Из-за угла последнего, видимо, дома, за которым лежали снега до Пушкина или Пулкова, появился обнадеживающий зеленый огонек такси. Я села в «Волгу», назвала адрес подружки на Петроградской, проехали квартал, шофер включил приемник, мы услышали бой курантов. Таксист побежал на уголок к телефону — звонить жене. Я опустила оконное стекло, задыхаясь от тоски, надо же, встреча Нового года в машине, ни там, ни тут, ничья, ничья собутыльница, ничья гостья. Наклонившийся человек подал мне в окно бокал шампанского, закричав: «Merry Christmas!» — и я узнала голос торговца кошками. Шампанское было мое любимое, полусладкое, он сел на заднее сиденье, куда деваться, рыжая, ты видишь, джинджер, это судьба, что ты тут делаешь? а ты? меня надинамила моя дама, как, ты забыла адрес? браво! поехали ко мне!
— Твои родители дома?
— Само собой.
Вернувшийся шофер поразился моей прыти, не понял, как и когда успела я подцепить кавалера.
— Что в узелке? Туфли? Бархатное платье?
— Винегрет, — отвечала я.
Он налил мне второй бокал, я опьянела мгновенно.
— С Новым годом, девушка! — сказал шофер, когда торговец кошками, распахнув передо мной дверь, подал мне руку. — Удачи вам, до свидания.
— Удачи и вам, — отвечала я, — прощайте, пишите письма.

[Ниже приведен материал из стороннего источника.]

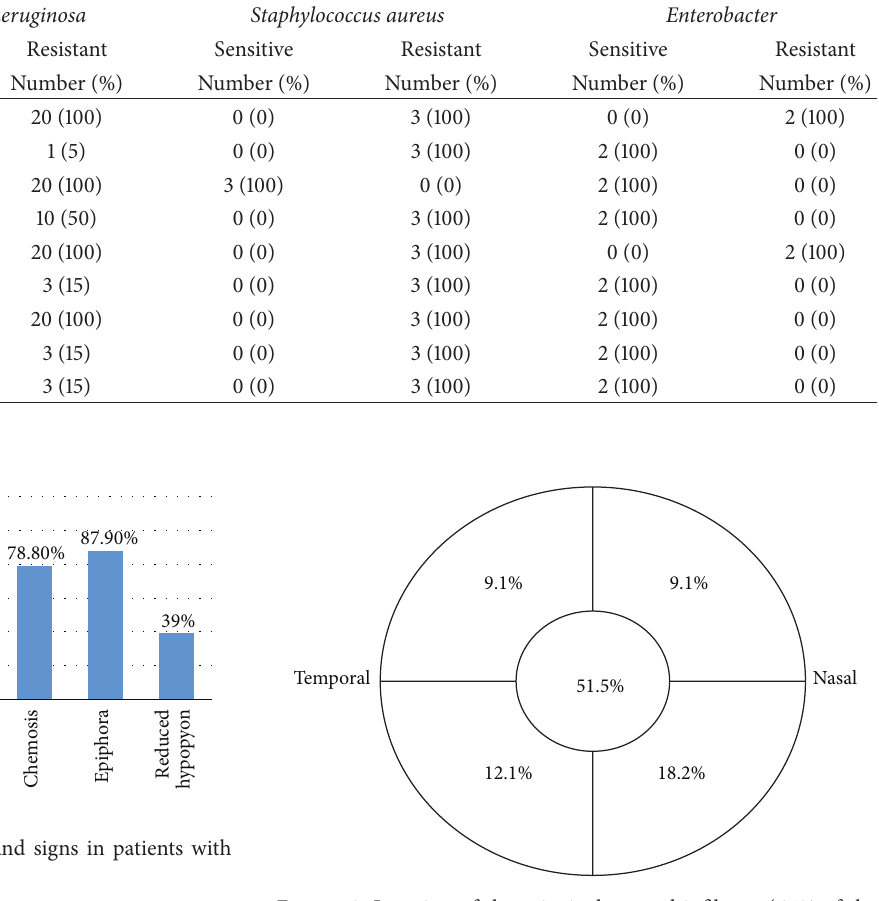
Figure 2: Location of the principal corneal infiltrate (6.1% of the infiltrates were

В квадратике оконной форточки темной прихожей сияли четыре звезды, и мы с торговцем кошками одновременно вскрикнули:
— Чок чогар!
— Ты играешь в нарды?
— Так ведь и ты играешь, и неплохо.
— Откуда ты знаешь?
— Не я ли резался с тобой в шеши-беши в вагоне-ресторане Транссибирского экспресса? Мне ли не знать?
— Странный восточный старичок — это был ты?! Прелестно! Ты был неузнаваем! Ты свалился тогда из отдаленного будущего? Сделал пластическую операцию? Загримировался?

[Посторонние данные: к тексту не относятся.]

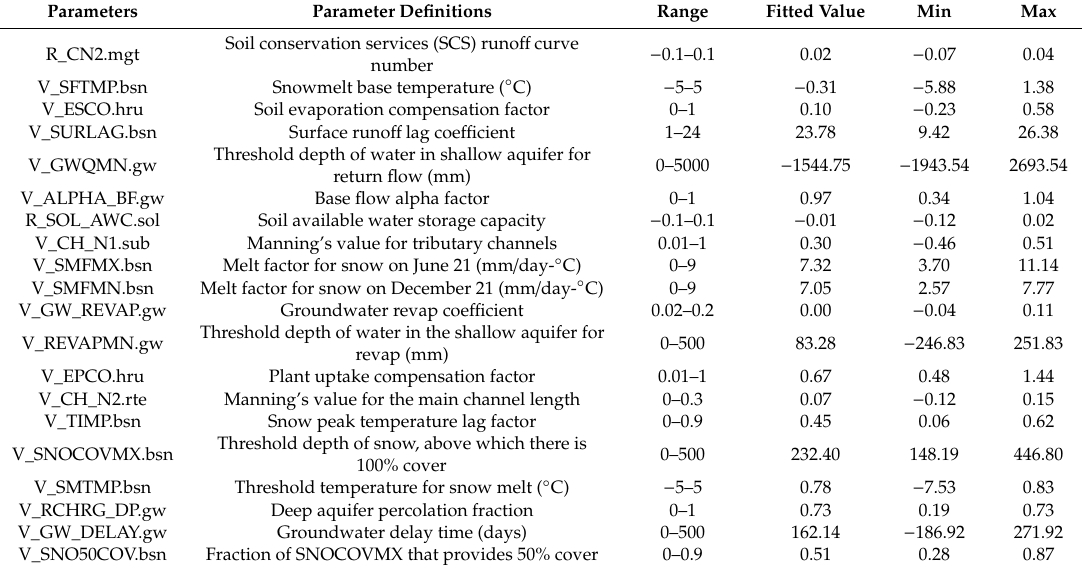
Table 6. The parameters and values used in the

— По совокупности явлений, — туманно произнес он, польщенный моим восторгом.
Квартира была пуста, темна, полна ожиданий.
— Ты говорил, твои родители вернулись.
— Я тебе наврал, чтобы ты не сбежала.
Он зажег свет во всех комнатах, люстры сияли.
— Кстати, они в некотором смысле и вправду тут. Только в другом времени. Иногда я нахожу в кресле матушкино вязание. Потом оно исчезает. В доме всегда прибрано, по субботам пахнет пирогами.
В столовой накрыт был стол на двоих.
— Какие разносолы!
Разносолы были икорно-колбасные, крабовые, дефициты из распределяльников смольнинско-обкомовско-горкомовских.
— Ты собирался праздновать с надинамившей тебя дамой?
— Ну… с дамой, во всяком случае. Не один же. Дама всегда найдется. И потом, я никогда не расставался с надеждой подцепить именно тебя. В нужный момент.
Большое зеркало без воображения, без трепетной дымки музейной прабабушкиных зеркал, аккуратный советско-гэдээровский трельяж, терпело меня, пока я в трех лицах расчесывала кудри.
— Рыжая, какая ты красотка! Откуда бархатное платьишко взяла? Не напрокат?
— Любимая тетушка из своего старинного наряда перешила.